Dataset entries
▼
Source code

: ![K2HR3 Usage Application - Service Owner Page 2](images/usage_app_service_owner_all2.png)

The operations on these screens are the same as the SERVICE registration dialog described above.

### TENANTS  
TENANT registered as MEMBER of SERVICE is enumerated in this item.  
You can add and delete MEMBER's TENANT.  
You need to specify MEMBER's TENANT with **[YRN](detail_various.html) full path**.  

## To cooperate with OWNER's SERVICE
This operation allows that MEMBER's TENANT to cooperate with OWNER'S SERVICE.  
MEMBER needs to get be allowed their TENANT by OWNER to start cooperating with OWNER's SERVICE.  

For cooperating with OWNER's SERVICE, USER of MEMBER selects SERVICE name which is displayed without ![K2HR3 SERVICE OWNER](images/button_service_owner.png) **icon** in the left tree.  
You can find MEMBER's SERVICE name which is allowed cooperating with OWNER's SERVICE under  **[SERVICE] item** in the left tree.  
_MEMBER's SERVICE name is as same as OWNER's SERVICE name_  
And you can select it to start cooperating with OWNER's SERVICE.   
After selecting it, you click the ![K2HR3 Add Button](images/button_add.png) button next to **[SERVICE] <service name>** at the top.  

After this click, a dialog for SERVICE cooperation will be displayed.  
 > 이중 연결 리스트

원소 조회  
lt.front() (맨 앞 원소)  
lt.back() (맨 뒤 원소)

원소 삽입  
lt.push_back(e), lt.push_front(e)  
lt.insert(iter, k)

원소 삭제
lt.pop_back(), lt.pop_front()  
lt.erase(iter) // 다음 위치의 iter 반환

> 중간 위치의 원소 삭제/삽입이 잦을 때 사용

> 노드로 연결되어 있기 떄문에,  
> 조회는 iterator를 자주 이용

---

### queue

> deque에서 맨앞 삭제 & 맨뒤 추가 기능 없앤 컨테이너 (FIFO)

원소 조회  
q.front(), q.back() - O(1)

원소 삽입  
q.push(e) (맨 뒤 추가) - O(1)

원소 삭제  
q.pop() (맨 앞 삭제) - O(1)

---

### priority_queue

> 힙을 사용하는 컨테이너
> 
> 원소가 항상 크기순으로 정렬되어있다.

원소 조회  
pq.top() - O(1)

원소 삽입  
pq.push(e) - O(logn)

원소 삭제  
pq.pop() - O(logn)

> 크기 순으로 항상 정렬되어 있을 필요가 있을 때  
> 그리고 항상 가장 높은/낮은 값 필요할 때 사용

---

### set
▲
Give back every entry, word for word.

▸ Output of the exercise:
Source code

: ![K2HR3 Usage Application - Service Owner Page 2](images/usage_app_service_owner_all2.png)

The operations on these screens are the same as the SERVICE registration dialog described above.

### TENANTS  
TENANT registered as MEMBER of SERVICE is enumerated in this item.  
You can add and delete MEMBER's TENANT.  
You need to specify MEMBER's TENANT with **[YRN](detail_various.html) full path**.  

## To cooperate with OWNER's SERVICE
This operation allows that MEMBER's TENANT to cooperate with OWNER'S SERVICE.  
MEMBER needs to get be allowed their TENANT by OWNER to start cooperating with OWNER's SERVICE.  

For cooperating with OWNER's SERVICE, USER of MEMBER selects SERVICE name which is displayed without ![K2HR3 SERVICE OWNER](images/button_service_owner.png) **icon** in the left tree.  
You can find MEMBER's SERVICE name which is allowed cooperating with OWNER's SERVICE under  **[SERVICE] item** in the left tree.  
_MEMBER's SERVICE name is as same as OWNER's SERVICE name_  
And you can select it to start cooperating with OWNER's SERVICE.   
After selecting it, you click the ![K2HR3 Add Button](images/button_add.png) button next to **[SERVICE] <service name>** at the top.  

After this click, a dialog for SERVICE cooperation will be displayed.  
 > 이중 연결 리스트

원소 조회  
lt.front() (맨 앞 원소)  
lt.back() (맨 뒤 원소)

원소 삽입  
lt.push_back(e), lt.push_front(e)  
lt.insert(iter, k)

원소 삭제
lt.pop_back(), lt.pop_front()  
lt.erase(iter) // 다음 위치의 iter 반환

> 중간 위치의 원소 삭제/삽입이 잦을 때 사용

> 노드로 연결되어 있기 떄문에,  
> 조회는 iterator를 자주 이용

---

### queue

> deque에서 맨앞 삭제 & 맨뒤 추가 기능 없앤 컨테이너 (FIFO)

원소 조회  
q.front(), q.back() - O(1)

원소 삽입  
q.push(e) (맨 뒤 추가) - O(1)

원소 삭제  
q.pop() (맨 앞 삭제) - O(1)

---

### priority_queue

> 힙을 사용하는 컨테이너
> 
> 원소가 항상 크기순으로 정렬되어있다.

원소 조회  
pq.top() - O(1)

원소 삽입  
pq.push(e) - O(logn)

원소 삭제  
pq.pop() - O(logn)

> 크기 순으로 항상 정렬되어 있을 필요가 있을 때  
> 그리고 항상 가장 높은/낮은 값 필요할 때 사용

---

### set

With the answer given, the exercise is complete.